Here are my attempts at list comprehension:
filter_array = ['hi', 'friend']
col_names = ['nice', 'to', 'meet', 'you' + 'friend']
p = [i for i in col_names if i not in filter_array]
print(p)
p = [i for i in col_names if e for e in filter_array e not in i]
print(p)
p = [i for i in col_names if e not in i for e in filter_array]
print(p)
The first attempt works but doesn't remove 'you+friend' where the filter word is present but exactly equal the col name so is kept. My last attempt gives 'e is referenced before assignment'
Also why isn't there tag for pythonic! :)
Thanks guys and gals
Upvotes: 4
Views: 99
Reputation: 48018
I think this gets you the result you're looking for:
>>> filter_array = ['hi', 'friend']
>>> col_names = ['nice', 'to', 'meet', 'you' + 'friend']
>>>
>>> [c for c in col_names if all([f not in c for f in filter_array])]
['nice', 'to', 'meet']
It's worth noting (from the comments) that you can drop the inner []
in the call to all
to change that inner list comprehension into a generator expression. The list comprehension will use more memory, but will outperform a generator expression in the event that all steps of the generator must be consumed (when all
can't shortcircuit).
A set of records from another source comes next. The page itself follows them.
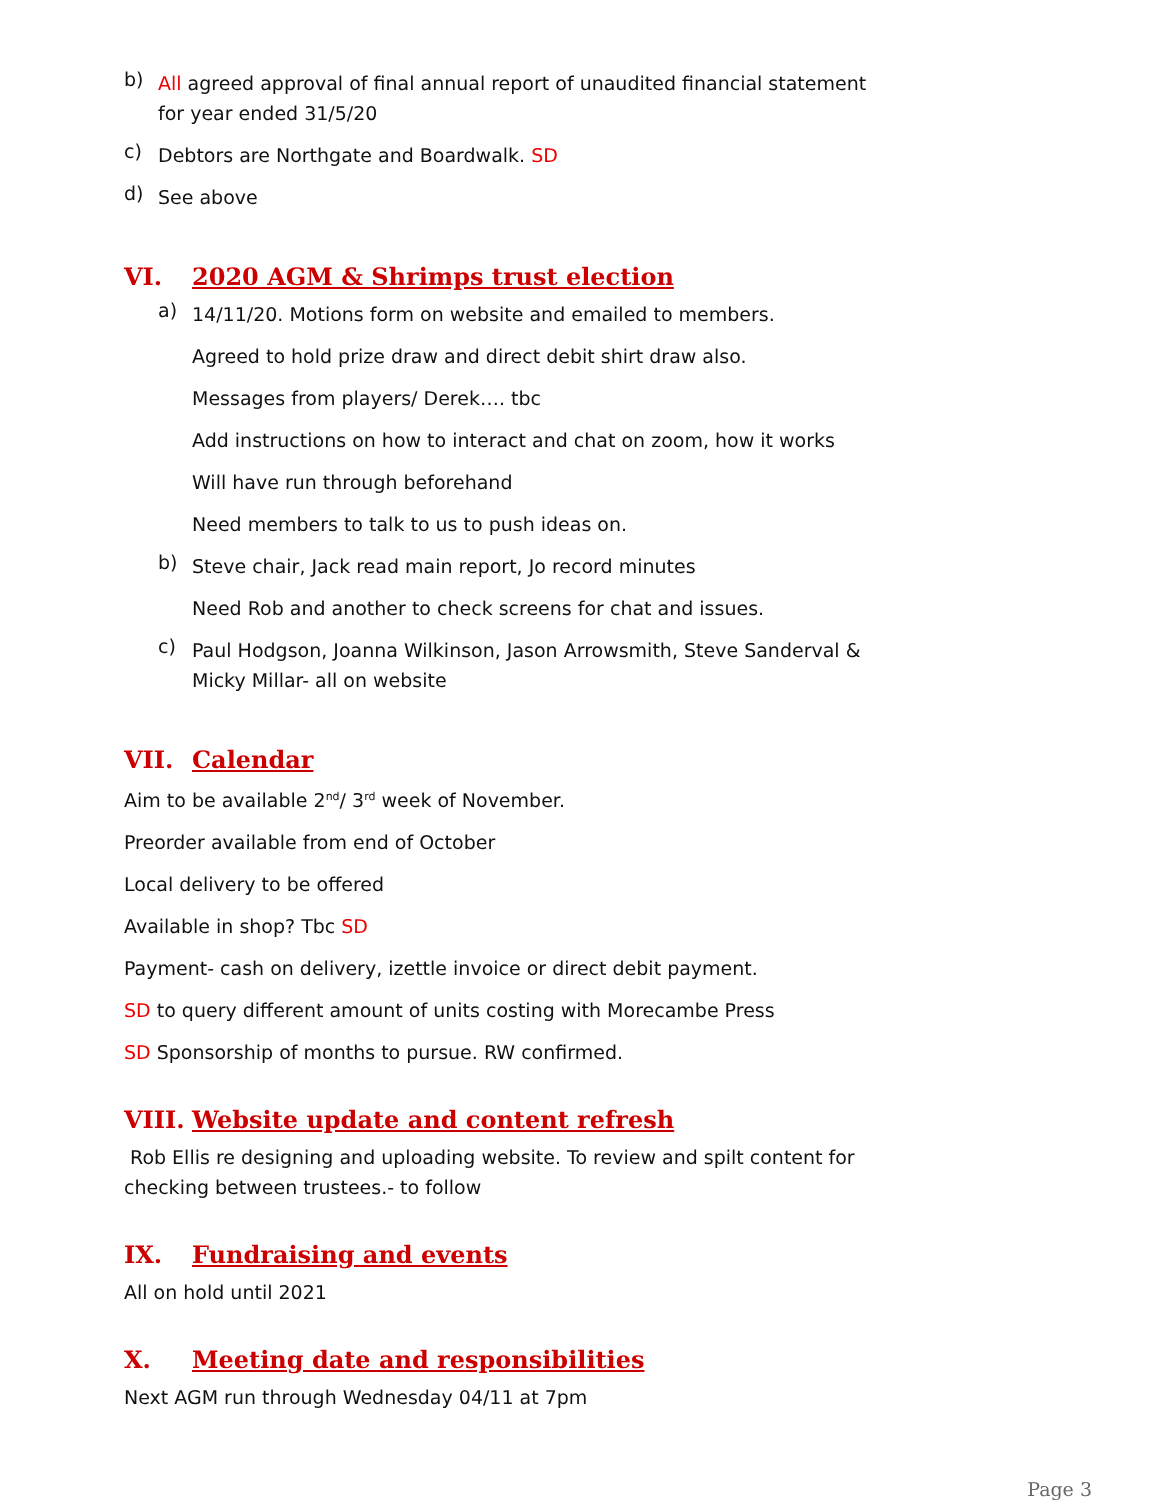b)
All agreed approval of final annual report of unaudited financial statement for year ended 31/5/20
c)
Debtors are Northgate and Boardwalk. SD
d)
See above
VI. 2020 AGM & Shrimps trust election
a)
14/11/20. Motions form on website and emailed to members.
Agreed to hold prize draw and direct debit shirt draw also.
Messages from players/ Derek…. tbc
Add instructions on how to interact and chat on zoom, how it works
Will have run through beforehand
Need members to talk to us to push ideas on.
b)
Steve chair, Jack read main report, Jo record minutes
Need Rob and another to check screens for chat and issues.
c)
Paul Hodgson, Joanna Wilkinson, Jason Arrowsmith, Steve Sanderval & Micky Millar- all on website
VII. Calendar
Aim to be available 2<sup>nd</sup>/ 3<sup>rd</sup> week of November.
Preorder available from end of October
Local delivery to be offered
Available in shop? Tbc SD
Payment- cash on delivery, izettle invoice or direct debit payment.
SD to query different amount of units costing with Morecambe Press
SD Sponsorship of months to pursue. RW confirmed.
VIII. Website update and content refresh
Rob Ellis re designing and uploading website. To review and spilt content for checking between trustees.- to follow
IX. Fundraising and events
All on hold until 2021
X. Meeting date and responsibilities
Next AGM run through Wednesday 04/11 at 7pm
Page 3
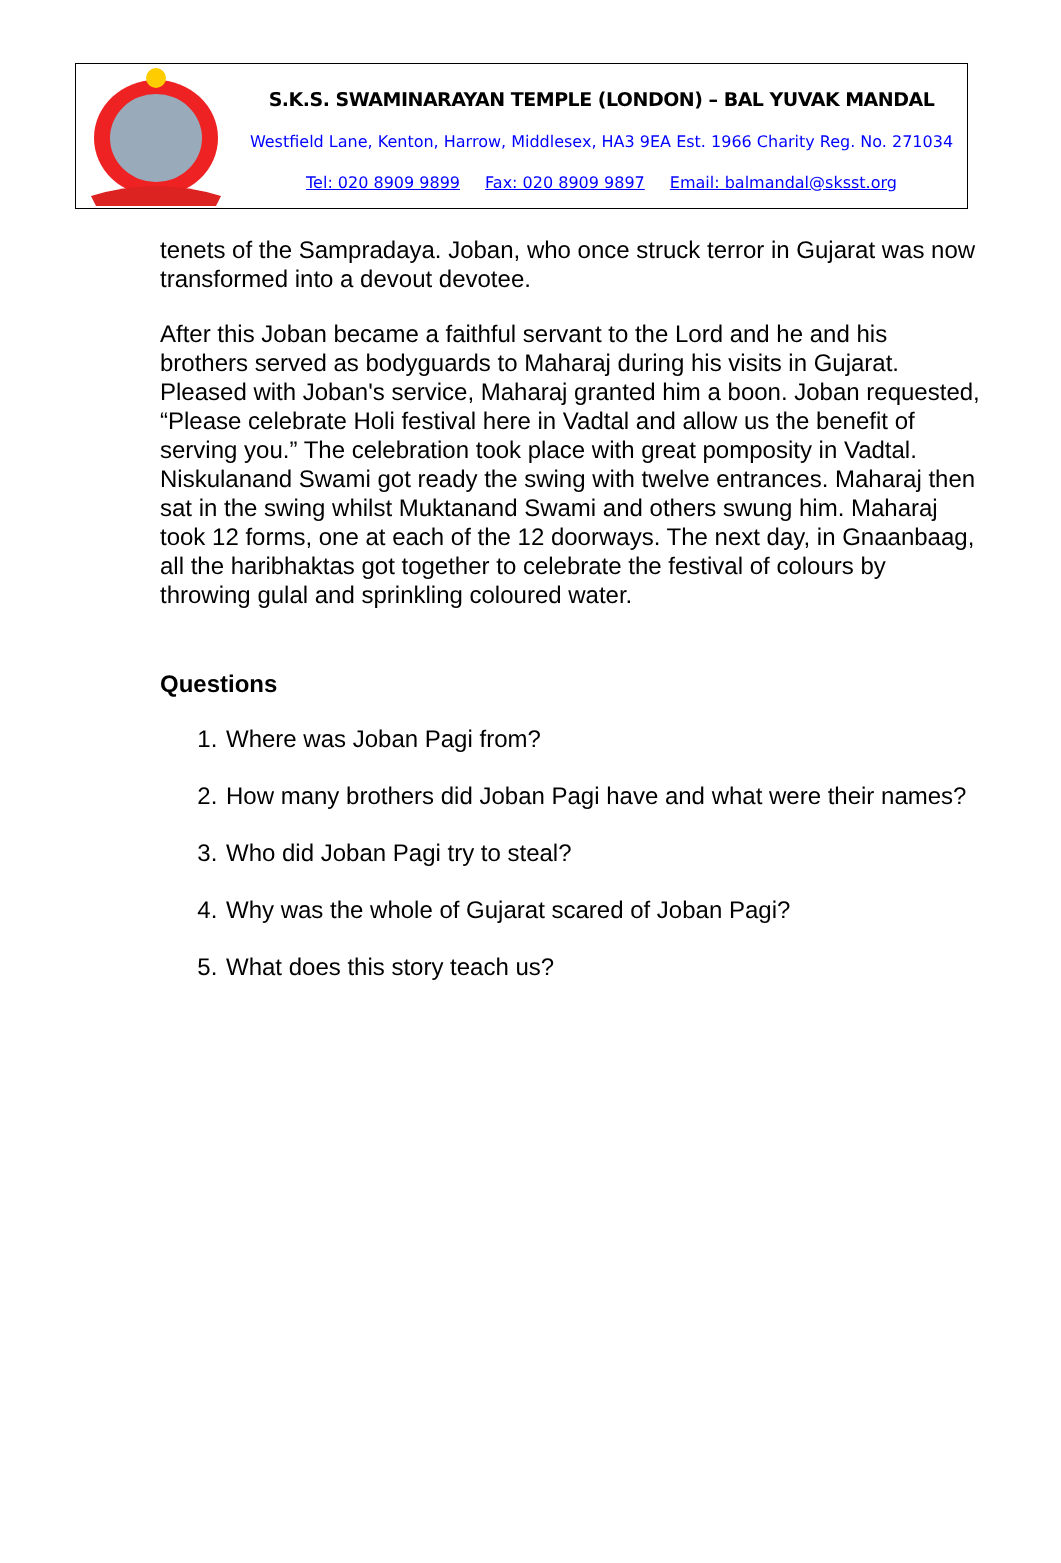S.K.S. SWAMINARAYAN TEMPLE (LONDON) – BAL YUVAK MANDAL
Westfield Lane, Kenton, Harrow, Middlesex, HA3 9EA Est. 1966 Charity Reg. No. 271034
Tel: 020 8909 9899 Fax: 020 8909 9897 Email: balmandal@sksst.org
tenets of the Sampradaya. Joban, who once struck terror in Gujarat was now transformed into a devout devotee.
After this Joban became a faithful servant to the Lord and he and his brothers served as bodyguards to Maharaj during his visits in Gujarat. Pleased with Joban's service, Maharaj granted him a boon. Joban requested, “Please celebrate Holi festival here in Vadtal and allow us the benefit of serving you.” The celebration took place with great pomposity in Vadtal. Niskulanand Swami got ready the swing with twelve entrances. Maharaj then sat in the swing whilst Muktanand Swami and others swung him. Maharaj took 12 forms, one at each of the 12 doorways. The next day, in Gnaanbaag, all the haribhaktas got together to celebrate the festival of colours by throwing gulal and sprinkling coloured water.
Questions
1. Where was Joban Pagi from?
2. How many brothers did Joban Pagi have and what were their names?
3. Who did Joban Pagi try to steal?
4. Why was the whole of Gujarat scared of Joban Pagi?
5. What does this story teach us?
You can also reverse the logic using any
instead of all
. Ex:
>>> [c for c in col_names if all(f not in c for f in filter_array)]
['nice', 'to', 'meet']
>>> [c for c in col_names if not any(f in c for f in filter_array)]
['nice', 'to', 'meet']
Upvotes: 5
Reputation: 632
Potentially a more efficient way of doing this is to turn your list of tags into a set()
Then, you can do something like filteredSet = setA - setB
, which will result in a copy of setA with the elements in setB removed from it.
Upvotes: 0